Don’t count out long-term care insurance for care planning

by | Mar 15, 2018 | Firm News |

Long-term care insurance has gotten a bad rap lately. People claim it is too costly, and that they’ll be better off relying on Medicare and retirement savings when the time comes. However, everyone must remember Medicare will not pay for long term care! If a person is relying on Medicare and retirement savings, they may find that they quickly burn through these resources.

Plus, many people will have to pay for some sort of long-term care during their lifetime. According to one source, a person who is over age 65 has nearly a 70 percent chance of one day requiring long-term care. Women will need this care longer than men. While the remaining 30 percent may not need long-term care, of those who do 20 percent will need it for over five years.

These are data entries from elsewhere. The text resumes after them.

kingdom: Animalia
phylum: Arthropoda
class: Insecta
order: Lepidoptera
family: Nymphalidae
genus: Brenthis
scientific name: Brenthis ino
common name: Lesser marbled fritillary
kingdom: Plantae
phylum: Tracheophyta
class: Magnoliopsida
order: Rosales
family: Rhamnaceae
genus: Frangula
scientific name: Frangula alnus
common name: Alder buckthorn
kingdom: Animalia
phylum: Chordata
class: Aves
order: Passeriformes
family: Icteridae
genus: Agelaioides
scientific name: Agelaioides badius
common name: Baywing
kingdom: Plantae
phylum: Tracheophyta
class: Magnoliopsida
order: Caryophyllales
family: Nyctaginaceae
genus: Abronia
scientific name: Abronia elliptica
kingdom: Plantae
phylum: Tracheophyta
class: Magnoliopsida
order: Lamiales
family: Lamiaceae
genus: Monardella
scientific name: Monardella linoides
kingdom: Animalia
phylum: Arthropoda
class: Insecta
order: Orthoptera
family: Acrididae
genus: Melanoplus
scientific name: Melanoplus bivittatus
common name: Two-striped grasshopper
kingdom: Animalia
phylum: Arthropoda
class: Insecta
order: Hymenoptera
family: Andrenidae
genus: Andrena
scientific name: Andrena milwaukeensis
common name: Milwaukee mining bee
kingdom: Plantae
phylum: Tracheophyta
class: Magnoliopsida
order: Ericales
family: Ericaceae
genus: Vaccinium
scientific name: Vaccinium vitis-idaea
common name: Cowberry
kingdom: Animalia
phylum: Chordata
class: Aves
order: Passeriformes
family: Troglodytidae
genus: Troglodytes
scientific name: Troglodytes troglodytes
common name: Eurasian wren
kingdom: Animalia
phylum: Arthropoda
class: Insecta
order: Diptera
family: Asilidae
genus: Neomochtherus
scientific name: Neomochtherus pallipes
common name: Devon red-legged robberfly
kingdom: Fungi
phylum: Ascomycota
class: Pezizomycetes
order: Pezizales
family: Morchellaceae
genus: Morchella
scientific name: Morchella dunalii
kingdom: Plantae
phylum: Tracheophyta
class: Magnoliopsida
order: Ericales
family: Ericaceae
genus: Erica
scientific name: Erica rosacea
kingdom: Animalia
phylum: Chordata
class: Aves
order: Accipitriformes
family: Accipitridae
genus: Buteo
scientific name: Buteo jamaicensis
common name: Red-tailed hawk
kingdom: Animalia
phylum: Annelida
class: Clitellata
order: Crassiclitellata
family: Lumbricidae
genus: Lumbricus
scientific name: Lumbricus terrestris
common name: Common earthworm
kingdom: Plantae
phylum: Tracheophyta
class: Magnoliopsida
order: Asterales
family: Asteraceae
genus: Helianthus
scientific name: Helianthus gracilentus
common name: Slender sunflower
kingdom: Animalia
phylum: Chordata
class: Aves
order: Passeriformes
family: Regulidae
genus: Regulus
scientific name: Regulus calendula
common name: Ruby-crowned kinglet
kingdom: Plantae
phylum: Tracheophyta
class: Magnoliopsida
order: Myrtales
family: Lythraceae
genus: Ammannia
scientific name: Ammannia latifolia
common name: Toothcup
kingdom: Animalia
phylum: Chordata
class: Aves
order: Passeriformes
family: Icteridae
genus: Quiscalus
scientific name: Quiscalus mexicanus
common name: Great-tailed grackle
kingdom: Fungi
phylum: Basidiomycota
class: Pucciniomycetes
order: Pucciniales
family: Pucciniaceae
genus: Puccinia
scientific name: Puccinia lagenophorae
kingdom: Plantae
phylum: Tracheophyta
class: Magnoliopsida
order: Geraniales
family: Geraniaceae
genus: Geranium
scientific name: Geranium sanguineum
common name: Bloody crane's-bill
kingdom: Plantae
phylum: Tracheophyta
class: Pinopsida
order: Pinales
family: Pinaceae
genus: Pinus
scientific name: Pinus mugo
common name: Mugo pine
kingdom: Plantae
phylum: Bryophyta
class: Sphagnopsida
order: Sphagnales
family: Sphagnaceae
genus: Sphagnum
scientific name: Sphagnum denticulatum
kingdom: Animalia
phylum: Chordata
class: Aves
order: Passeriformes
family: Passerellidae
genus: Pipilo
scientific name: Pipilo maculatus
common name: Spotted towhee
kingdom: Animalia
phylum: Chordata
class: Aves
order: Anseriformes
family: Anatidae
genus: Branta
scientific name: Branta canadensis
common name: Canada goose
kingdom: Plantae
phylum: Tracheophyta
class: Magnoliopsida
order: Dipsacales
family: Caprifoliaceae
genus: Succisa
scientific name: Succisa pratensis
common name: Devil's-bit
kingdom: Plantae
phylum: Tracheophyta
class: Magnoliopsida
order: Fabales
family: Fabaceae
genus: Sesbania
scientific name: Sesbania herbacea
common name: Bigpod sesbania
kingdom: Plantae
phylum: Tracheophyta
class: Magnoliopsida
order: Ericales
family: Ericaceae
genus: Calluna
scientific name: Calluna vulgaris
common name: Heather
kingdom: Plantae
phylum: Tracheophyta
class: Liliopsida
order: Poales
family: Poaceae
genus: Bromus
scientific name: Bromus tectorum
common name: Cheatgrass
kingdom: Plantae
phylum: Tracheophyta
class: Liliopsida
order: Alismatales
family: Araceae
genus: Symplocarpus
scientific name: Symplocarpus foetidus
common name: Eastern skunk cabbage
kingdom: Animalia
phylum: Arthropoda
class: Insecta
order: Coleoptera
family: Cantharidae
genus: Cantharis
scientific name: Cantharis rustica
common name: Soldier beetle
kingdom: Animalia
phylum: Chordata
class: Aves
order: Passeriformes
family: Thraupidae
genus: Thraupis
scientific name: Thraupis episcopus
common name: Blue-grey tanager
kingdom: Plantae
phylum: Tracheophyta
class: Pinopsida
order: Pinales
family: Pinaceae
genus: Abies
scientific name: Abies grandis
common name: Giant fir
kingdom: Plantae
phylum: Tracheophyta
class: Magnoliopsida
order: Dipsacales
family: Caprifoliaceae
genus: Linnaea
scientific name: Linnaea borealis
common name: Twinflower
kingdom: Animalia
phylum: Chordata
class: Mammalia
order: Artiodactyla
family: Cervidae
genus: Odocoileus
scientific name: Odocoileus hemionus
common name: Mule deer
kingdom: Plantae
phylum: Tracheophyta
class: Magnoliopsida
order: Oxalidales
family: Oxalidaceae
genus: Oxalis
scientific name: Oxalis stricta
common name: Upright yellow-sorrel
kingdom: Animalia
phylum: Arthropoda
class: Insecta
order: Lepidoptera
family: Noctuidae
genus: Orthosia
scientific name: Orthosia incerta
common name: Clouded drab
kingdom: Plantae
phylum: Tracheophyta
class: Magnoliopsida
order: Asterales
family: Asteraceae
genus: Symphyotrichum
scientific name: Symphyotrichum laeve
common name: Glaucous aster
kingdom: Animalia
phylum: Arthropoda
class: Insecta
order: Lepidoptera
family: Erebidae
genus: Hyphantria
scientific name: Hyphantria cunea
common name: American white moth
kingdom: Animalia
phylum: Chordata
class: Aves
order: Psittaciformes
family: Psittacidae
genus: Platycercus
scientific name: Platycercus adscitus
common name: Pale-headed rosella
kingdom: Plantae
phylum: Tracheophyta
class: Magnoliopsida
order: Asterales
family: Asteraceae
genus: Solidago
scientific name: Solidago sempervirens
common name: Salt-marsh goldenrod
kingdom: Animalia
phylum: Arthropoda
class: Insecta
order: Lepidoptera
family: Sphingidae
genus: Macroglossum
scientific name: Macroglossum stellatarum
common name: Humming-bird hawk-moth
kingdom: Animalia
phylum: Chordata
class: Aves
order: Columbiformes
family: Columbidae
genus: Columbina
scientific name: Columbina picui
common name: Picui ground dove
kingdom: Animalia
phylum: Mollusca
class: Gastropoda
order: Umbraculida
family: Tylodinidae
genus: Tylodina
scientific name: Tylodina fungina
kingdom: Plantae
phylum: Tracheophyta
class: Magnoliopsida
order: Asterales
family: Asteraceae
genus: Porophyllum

So, as you can see, long-term care insurance can come in handy. And, it can be made relatively affordable. For example, some carriers offer discounts to married individuals. Sometimes this could be as much as 30 percent in savings. Other times spouses can buy a policy that allows them to share benefits. Since the price of long-term care insurance goes up the older one is, buying it sooner rather than later may be wise. Also, if a person owns a business or has a high amount of medical expenses, the premiums they pay on a long-term care insurance policy may be deducted from their taxes.

So, for many people in New Jersey, long-term care insurance may be an option worth considering when it comes to care planning. An elder law attorney can provide advice on this and other options a person may have when it comes to planning for elder care.